I know what I think. Arrogant. The me that wrote the above lamentation of what it takes to be a good writer believed in the myth of the perfect first draft and it shows. With the benefit of experience and hindsight I can see that I believed I was that genius writer who could write the perfect draft. I produced so much drivel and scum as a result of that supreme over confidence and in this lamentation I was clearly looking down my nose at the humble and professional for daring to trim the fat. 

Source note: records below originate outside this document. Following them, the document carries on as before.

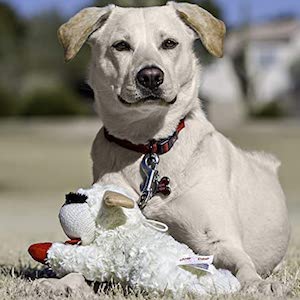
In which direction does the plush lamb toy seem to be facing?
to the viewer's left

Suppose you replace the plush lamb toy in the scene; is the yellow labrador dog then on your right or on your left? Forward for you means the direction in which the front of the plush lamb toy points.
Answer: on your right
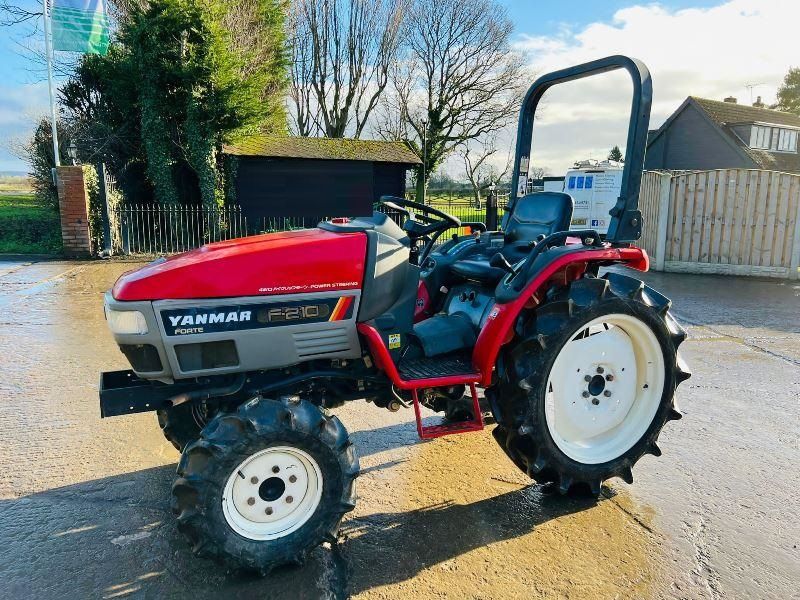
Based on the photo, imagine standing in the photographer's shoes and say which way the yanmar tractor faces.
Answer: facing the viewer and to the left of the viewer

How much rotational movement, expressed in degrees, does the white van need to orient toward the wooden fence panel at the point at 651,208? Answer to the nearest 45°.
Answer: approximately 135° to its right

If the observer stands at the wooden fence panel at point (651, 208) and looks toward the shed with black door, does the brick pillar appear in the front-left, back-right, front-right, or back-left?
front-left

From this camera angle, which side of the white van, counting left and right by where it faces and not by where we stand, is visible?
back

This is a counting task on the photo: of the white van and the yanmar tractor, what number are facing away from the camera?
1

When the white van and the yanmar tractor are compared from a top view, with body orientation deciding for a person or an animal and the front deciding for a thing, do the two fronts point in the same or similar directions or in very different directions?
very different directions

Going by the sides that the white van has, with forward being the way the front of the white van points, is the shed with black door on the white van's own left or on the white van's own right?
on the white van's own left

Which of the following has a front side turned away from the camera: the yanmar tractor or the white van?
the white van

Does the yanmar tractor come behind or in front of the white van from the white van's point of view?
behind

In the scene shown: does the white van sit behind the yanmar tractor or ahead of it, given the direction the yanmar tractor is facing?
behind

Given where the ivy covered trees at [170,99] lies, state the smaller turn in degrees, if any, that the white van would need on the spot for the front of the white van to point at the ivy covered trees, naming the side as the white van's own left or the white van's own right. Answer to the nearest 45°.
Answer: approximately 90° to the white van's own left

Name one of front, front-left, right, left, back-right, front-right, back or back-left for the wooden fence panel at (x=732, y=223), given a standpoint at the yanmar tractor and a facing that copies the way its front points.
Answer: back

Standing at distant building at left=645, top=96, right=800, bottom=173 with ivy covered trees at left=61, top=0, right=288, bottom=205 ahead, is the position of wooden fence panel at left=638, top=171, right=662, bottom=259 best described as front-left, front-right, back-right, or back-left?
front-left

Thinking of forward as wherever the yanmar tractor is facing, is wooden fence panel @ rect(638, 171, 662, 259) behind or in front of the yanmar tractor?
behind

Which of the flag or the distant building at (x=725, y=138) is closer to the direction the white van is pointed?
the distant building

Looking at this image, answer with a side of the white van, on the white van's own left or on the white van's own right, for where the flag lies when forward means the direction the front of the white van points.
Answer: on the white van's own left
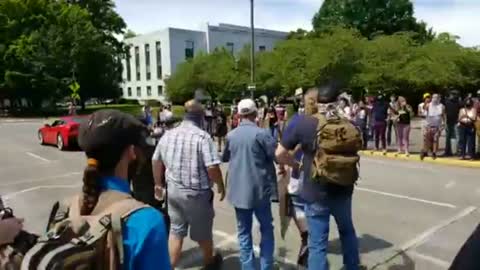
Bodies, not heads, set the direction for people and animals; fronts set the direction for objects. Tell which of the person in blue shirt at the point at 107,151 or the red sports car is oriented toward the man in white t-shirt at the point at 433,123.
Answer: the person in blue shirt

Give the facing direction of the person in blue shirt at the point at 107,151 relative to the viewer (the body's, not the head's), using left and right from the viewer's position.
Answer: facing away from the viewer and to the right of the viewer

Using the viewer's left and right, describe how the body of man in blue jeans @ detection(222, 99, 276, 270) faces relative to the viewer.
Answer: facing away from the viewer

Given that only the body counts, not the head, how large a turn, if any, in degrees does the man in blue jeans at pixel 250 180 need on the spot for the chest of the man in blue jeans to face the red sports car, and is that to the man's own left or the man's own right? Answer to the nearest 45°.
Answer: approximately 45° to the man's own left

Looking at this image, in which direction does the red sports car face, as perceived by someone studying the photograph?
facing away from the viewer and to the left of the viewer

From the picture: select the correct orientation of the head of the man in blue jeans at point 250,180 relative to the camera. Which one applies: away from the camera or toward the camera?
away from the camera

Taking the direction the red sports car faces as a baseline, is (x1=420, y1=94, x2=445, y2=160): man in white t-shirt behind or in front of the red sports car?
behind

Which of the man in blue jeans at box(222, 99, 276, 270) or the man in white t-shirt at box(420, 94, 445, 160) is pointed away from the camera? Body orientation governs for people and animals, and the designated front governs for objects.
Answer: the man in blue jeans

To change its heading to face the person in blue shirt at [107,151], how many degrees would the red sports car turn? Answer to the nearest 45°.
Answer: approximately 135° to its left

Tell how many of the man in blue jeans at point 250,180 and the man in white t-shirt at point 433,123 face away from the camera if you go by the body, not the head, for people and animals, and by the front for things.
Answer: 1

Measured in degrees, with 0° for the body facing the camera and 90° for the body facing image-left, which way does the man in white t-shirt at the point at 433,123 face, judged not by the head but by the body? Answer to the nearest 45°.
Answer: approximately 45°

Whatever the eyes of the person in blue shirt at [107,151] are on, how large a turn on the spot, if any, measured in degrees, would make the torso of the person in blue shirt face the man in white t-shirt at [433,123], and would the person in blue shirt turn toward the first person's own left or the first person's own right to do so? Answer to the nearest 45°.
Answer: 0° — they already face them
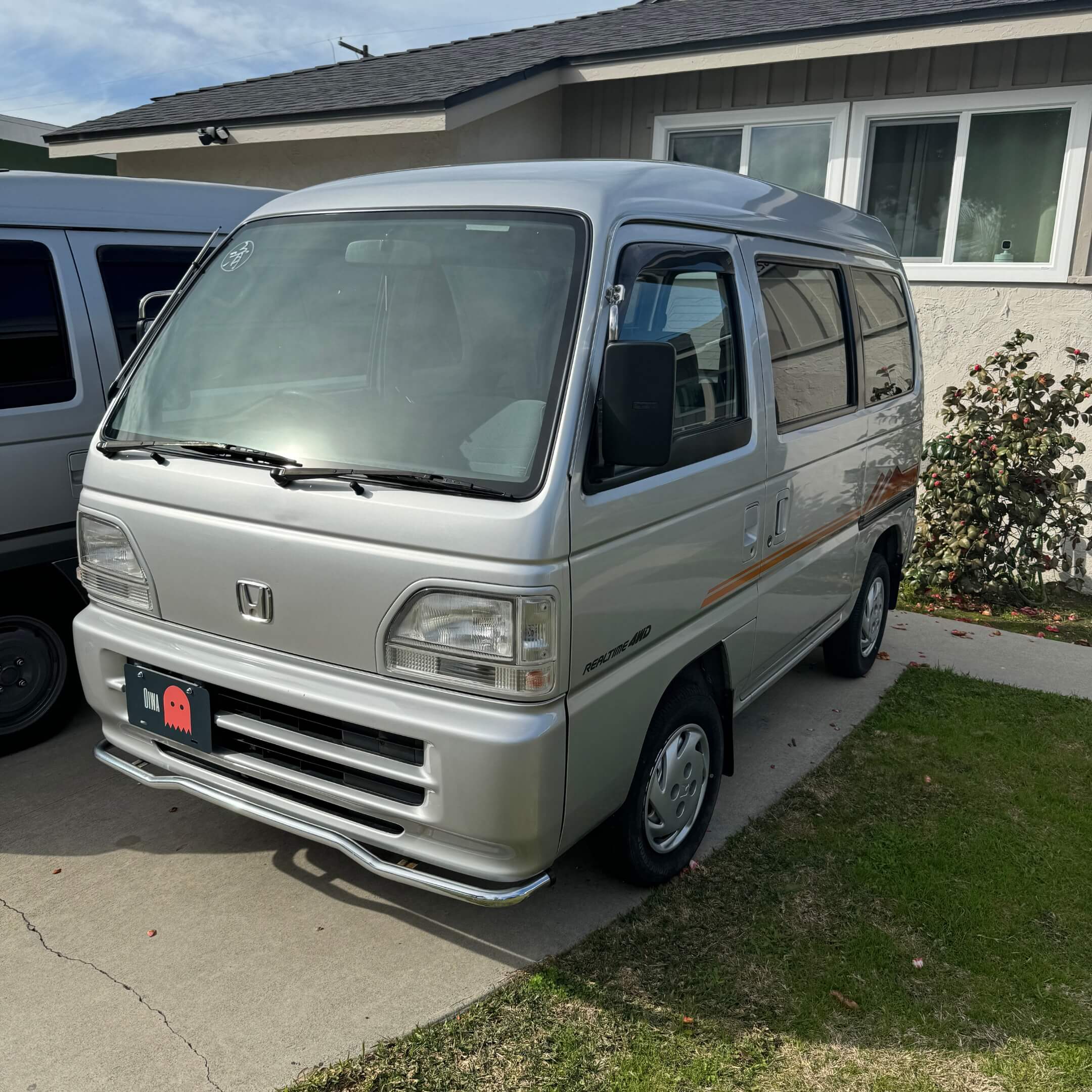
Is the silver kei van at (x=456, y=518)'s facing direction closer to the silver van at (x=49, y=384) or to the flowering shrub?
the silver van

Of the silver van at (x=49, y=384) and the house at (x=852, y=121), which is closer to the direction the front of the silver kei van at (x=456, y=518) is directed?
the silver van

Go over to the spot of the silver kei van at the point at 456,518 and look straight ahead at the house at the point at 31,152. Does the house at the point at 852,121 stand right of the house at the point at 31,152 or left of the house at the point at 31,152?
right

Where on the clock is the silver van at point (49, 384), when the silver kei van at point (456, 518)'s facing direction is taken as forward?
The silver van is roughly at 3 o'clock from the silver kei van.

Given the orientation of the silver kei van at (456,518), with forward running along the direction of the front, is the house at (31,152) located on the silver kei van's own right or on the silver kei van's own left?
on the silver kei van's own right

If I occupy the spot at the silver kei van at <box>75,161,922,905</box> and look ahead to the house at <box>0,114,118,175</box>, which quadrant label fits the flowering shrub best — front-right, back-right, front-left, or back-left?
front-right

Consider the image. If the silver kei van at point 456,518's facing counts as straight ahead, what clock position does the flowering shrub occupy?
The flowering shrub is roughly at 6 o'clock from the silver kei van.

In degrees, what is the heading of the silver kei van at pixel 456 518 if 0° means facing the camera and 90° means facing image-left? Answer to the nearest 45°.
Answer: approximately 45°

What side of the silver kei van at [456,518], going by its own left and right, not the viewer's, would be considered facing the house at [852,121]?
back
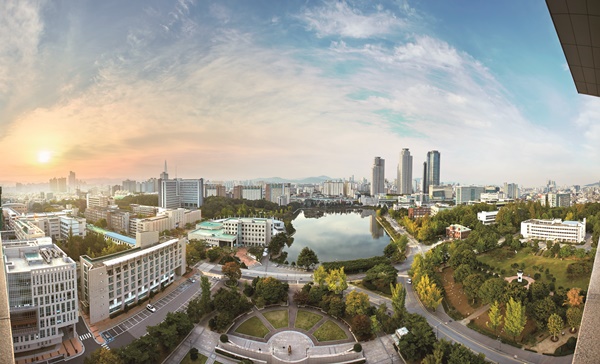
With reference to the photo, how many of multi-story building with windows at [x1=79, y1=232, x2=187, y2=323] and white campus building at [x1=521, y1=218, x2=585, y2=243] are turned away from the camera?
0

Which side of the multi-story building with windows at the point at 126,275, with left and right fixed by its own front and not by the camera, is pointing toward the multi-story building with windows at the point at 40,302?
right

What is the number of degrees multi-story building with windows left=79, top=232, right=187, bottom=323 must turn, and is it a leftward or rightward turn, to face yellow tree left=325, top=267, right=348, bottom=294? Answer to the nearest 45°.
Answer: approximately 45° to its left

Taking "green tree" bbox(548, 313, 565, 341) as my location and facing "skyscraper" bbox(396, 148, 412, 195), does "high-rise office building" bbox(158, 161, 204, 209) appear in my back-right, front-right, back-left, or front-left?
front-left

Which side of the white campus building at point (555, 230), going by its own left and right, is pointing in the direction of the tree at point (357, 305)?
front

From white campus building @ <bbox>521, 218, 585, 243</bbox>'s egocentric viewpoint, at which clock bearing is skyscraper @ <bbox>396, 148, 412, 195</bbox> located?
The skyscraper is roughly at 5 o'clock from the white campus building.

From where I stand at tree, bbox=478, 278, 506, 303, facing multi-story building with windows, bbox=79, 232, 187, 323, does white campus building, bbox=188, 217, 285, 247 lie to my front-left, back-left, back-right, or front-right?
front-right

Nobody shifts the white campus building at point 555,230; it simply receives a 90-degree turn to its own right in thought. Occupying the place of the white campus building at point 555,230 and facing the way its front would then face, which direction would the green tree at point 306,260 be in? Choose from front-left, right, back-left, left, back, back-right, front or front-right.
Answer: front-left

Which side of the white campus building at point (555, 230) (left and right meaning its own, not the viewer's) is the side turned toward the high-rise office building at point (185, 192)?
right

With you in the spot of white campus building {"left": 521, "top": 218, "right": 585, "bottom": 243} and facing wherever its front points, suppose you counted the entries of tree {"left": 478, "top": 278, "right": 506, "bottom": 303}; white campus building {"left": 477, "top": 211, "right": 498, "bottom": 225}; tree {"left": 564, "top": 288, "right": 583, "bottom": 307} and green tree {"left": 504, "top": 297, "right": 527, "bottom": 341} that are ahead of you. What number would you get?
3

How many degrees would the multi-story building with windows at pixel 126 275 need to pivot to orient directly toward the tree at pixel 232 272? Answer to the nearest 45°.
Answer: approximately 45° to its left

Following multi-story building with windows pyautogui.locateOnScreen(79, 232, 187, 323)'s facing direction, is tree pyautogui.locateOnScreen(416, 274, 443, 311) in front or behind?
in front

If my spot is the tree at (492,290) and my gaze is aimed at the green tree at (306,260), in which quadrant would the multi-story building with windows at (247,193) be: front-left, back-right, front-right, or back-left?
front-right

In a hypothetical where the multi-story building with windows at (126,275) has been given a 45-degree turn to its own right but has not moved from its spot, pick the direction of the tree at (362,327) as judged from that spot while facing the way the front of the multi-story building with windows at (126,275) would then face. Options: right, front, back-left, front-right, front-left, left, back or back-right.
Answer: front-left

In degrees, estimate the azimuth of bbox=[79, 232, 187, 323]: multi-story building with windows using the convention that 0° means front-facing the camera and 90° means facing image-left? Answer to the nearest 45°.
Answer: approximately 315°

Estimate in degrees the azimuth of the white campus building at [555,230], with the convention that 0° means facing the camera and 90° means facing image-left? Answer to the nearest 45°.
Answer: approximately 0°

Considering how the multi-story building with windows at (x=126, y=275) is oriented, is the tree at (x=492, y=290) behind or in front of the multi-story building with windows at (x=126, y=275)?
in front

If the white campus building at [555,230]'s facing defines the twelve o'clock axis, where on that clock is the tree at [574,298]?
The tree is roughly at 12 o'clock from the white campus building.

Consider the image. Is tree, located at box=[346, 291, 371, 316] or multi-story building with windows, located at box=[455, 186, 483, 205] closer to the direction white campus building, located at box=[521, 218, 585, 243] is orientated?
the tree

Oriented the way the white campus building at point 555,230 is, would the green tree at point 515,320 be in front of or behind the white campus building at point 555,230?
in front
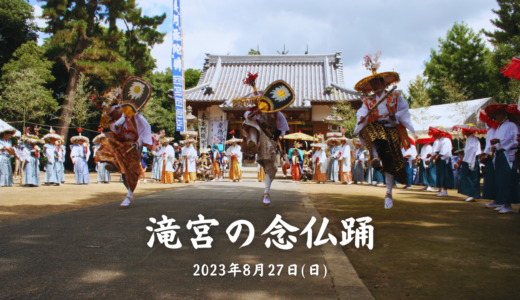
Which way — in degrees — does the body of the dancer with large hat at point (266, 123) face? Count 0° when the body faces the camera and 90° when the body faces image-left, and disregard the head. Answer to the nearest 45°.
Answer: approximately 0°

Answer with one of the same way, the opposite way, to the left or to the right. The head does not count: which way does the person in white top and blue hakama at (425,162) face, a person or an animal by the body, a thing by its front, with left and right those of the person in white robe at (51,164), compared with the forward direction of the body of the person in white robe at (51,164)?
the opposite way

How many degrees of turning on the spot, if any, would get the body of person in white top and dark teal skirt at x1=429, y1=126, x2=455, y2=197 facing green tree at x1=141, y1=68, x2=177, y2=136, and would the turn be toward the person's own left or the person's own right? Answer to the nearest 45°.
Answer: approximately 45° to the person's own right

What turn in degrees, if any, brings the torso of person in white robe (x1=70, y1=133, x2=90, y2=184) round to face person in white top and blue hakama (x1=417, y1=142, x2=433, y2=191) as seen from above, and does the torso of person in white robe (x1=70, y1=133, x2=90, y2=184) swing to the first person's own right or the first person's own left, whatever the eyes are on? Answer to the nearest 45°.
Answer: approximately 45° to the first person's own left

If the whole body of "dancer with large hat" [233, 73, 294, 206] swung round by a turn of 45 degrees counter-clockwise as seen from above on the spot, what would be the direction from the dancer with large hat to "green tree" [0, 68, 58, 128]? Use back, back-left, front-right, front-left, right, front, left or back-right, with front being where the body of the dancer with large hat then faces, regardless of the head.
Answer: back

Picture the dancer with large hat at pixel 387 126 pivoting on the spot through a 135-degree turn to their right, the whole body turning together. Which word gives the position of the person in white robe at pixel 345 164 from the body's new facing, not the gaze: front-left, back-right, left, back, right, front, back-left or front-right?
front-right

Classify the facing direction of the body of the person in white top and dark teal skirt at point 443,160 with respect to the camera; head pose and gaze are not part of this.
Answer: to the viewer's left

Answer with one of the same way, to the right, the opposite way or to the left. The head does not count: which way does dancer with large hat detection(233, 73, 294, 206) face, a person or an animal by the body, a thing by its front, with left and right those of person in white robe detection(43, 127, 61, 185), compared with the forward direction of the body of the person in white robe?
to the right

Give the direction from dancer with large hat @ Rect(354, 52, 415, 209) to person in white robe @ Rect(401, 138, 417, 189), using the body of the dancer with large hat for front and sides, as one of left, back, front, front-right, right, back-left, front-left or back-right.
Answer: back

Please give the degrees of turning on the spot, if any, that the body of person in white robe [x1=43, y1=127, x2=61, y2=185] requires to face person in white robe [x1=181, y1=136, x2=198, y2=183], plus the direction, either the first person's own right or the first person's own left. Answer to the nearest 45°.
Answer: approximately 45° to the first person's own left

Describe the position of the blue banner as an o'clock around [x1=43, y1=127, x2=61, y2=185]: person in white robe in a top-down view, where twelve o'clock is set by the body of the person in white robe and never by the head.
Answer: The blue banner is roughly at 10 o'clock from the person in white robe.

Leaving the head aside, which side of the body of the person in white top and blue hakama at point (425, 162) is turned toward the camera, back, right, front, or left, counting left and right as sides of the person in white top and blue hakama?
left

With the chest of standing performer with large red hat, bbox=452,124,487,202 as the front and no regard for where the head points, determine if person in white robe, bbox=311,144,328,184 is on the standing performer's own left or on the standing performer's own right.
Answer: on the standing performer's own right

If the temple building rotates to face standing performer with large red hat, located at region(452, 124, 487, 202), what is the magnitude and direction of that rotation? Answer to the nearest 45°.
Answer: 0° — it already faces them
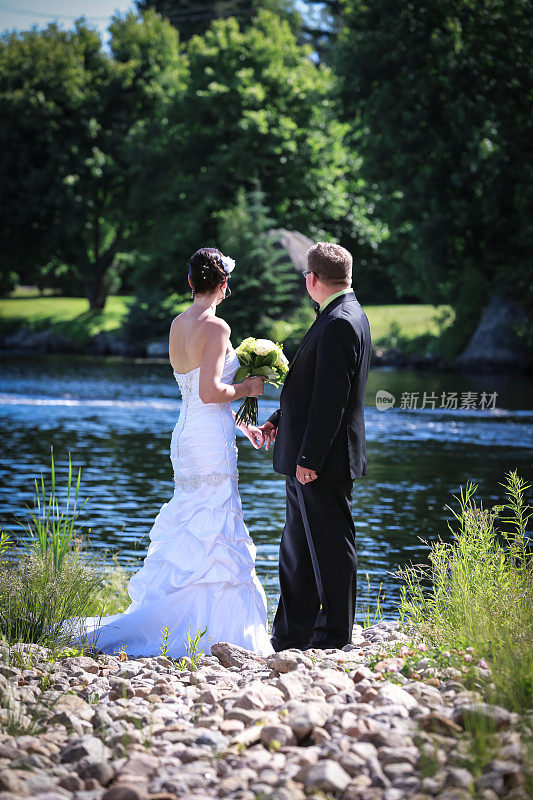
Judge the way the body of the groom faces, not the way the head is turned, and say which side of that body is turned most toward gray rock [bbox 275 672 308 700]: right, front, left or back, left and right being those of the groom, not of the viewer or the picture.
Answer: left

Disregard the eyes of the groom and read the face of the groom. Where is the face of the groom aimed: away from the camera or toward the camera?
away from the camera

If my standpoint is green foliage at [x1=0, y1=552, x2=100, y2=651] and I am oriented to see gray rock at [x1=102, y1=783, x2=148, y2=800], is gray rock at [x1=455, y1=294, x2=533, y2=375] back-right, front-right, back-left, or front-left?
back-left

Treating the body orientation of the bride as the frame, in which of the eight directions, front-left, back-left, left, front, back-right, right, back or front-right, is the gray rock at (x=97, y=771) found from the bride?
back-right

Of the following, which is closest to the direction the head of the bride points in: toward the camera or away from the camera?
away from the camera

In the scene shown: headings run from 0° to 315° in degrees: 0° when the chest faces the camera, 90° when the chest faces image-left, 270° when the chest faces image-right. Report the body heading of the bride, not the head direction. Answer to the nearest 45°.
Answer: approximately 225°

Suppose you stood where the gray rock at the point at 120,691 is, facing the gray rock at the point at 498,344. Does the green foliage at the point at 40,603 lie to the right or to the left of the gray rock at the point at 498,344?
left

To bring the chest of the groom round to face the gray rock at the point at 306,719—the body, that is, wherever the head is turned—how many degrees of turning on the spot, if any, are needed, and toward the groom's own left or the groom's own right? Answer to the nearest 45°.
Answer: approximately 90° to the groom's own left

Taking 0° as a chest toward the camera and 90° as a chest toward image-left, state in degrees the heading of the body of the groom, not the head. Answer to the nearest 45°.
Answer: approximately 90°
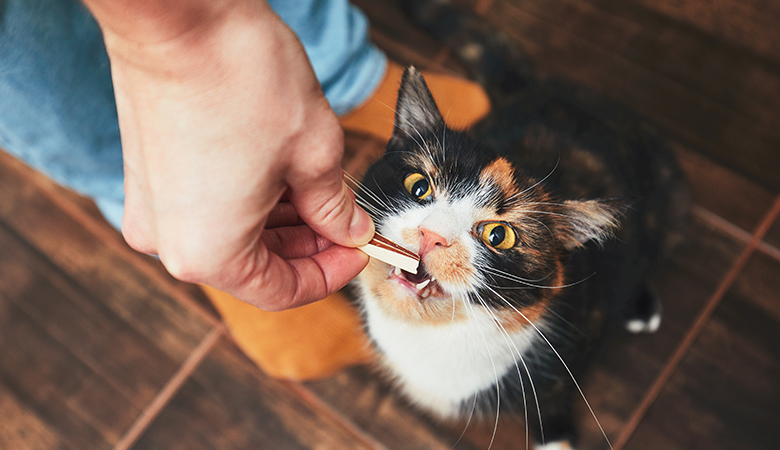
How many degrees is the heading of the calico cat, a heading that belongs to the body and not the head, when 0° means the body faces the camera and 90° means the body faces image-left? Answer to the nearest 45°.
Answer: approximately 45°
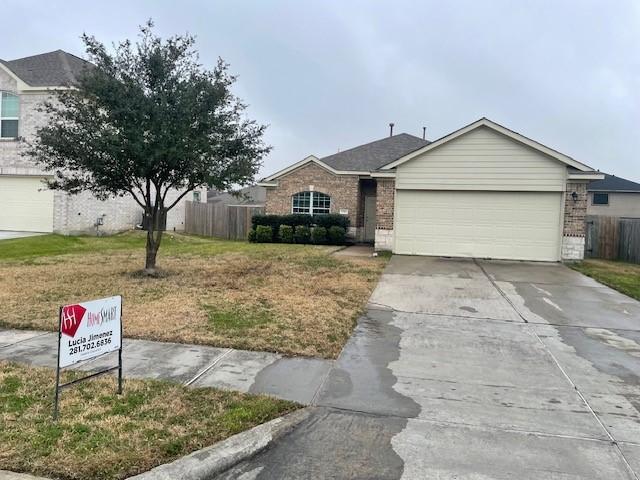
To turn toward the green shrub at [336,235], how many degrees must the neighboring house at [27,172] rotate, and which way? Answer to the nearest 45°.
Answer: approximately 90° to its left

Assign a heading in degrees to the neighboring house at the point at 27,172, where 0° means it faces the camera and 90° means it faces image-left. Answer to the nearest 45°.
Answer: approximately 0°

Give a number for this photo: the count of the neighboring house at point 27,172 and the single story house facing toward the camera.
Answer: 2

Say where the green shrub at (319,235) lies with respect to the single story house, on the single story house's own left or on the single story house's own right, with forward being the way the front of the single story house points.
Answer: on the single story house's own right

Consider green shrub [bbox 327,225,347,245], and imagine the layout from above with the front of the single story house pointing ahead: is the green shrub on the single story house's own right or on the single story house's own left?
on the single story house's own right

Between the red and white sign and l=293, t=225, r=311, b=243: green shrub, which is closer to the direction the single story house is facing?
the red and white sign

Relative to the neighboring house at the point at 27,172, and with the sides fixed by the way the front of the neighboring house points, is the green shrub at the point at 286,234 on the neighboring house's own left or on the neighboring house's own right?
on the neighboring house's own left

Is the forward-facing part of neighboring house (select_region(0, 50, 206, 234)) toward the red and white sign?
yes

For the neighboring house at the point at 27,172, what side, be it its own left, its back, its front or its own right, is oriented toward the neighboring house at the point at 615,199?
left

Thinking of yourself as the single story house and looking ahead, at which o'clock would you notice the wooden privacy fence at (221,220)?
The wooden privacy fence is roughly at 4 o'clock from the single story house.

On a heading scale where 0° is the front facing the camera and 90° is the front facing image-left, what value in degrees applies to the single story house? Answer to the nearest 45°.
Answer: approximately 0°

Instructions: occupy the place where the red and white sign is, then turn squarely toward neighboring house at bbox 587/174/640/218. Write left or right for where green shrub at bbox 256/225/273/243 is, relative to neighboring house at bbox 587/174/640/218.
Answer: left

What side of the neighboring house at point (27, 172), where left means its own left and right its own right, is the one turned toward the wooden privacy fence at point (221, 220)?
left
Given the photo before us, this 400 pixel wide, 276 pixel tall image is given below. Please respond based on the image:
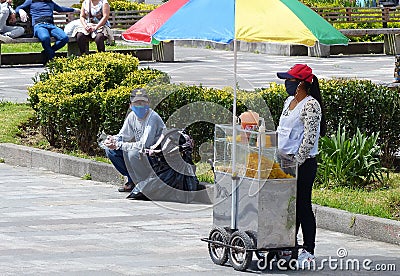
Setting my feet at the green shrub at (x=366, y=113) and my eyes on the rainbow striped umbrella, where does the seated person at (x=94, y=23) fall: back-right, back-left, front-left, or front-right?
back-right

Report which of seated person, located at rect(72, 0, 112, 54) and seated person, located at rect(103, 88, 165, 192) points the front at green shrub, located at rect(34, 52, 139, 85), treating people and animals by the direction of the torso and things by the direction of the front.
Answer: seated person, located at rect(72, 0, 112, 54)

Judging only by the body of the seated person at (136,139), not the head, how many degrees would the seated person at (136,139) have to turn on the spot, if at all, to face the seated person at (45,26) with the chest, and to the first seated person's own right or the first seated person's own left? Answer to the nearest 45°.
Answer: approximately 135° to the first seated person's own right

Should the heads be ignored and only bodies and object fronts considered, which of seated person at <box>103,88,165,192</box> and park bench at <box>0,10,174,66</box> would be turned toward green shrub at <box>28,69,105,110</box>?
the park bench

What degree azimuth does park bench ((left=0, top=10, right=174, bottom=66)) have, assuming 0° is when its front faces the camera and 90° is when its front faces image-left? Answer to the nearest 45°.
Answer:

At the same time though I think that beneath that arrogance is an important declaration: Just because you can write better, doesn't mean you need to. As a reviewer these days I am obsessed with objectivity. I can't just watch an episode and feel how I feel, I have to dissect it as well and add the objective deductions of its quality to my feelings because I daren't just dislike or like an episode any more. I have to arm myself with the most comprehensive wall of information lest someone try to debate me on my feelings. I miss the days when watching Doctor Who was like watching a let's play, it was just a show made for enjoyment and yeah sometimes it was rubbish and you bitched about it but there wasn't this constant mob mentality or peer pressure about it. I wonder if that's a factor of reviewing or just Doctor Who's popularity.

If I were to record in depth reviews of Zisteau's letsplays for five years would I get sick of it like MrTARDISreviews and if so maybe that's a problem of reviewing. Perhaps there's something to be said for experiencing an episode the same way it's viewers do. I mean so what if the burger's high in saturated fat and made from soul sucked chicken? It tastes niceish and is almost cheap.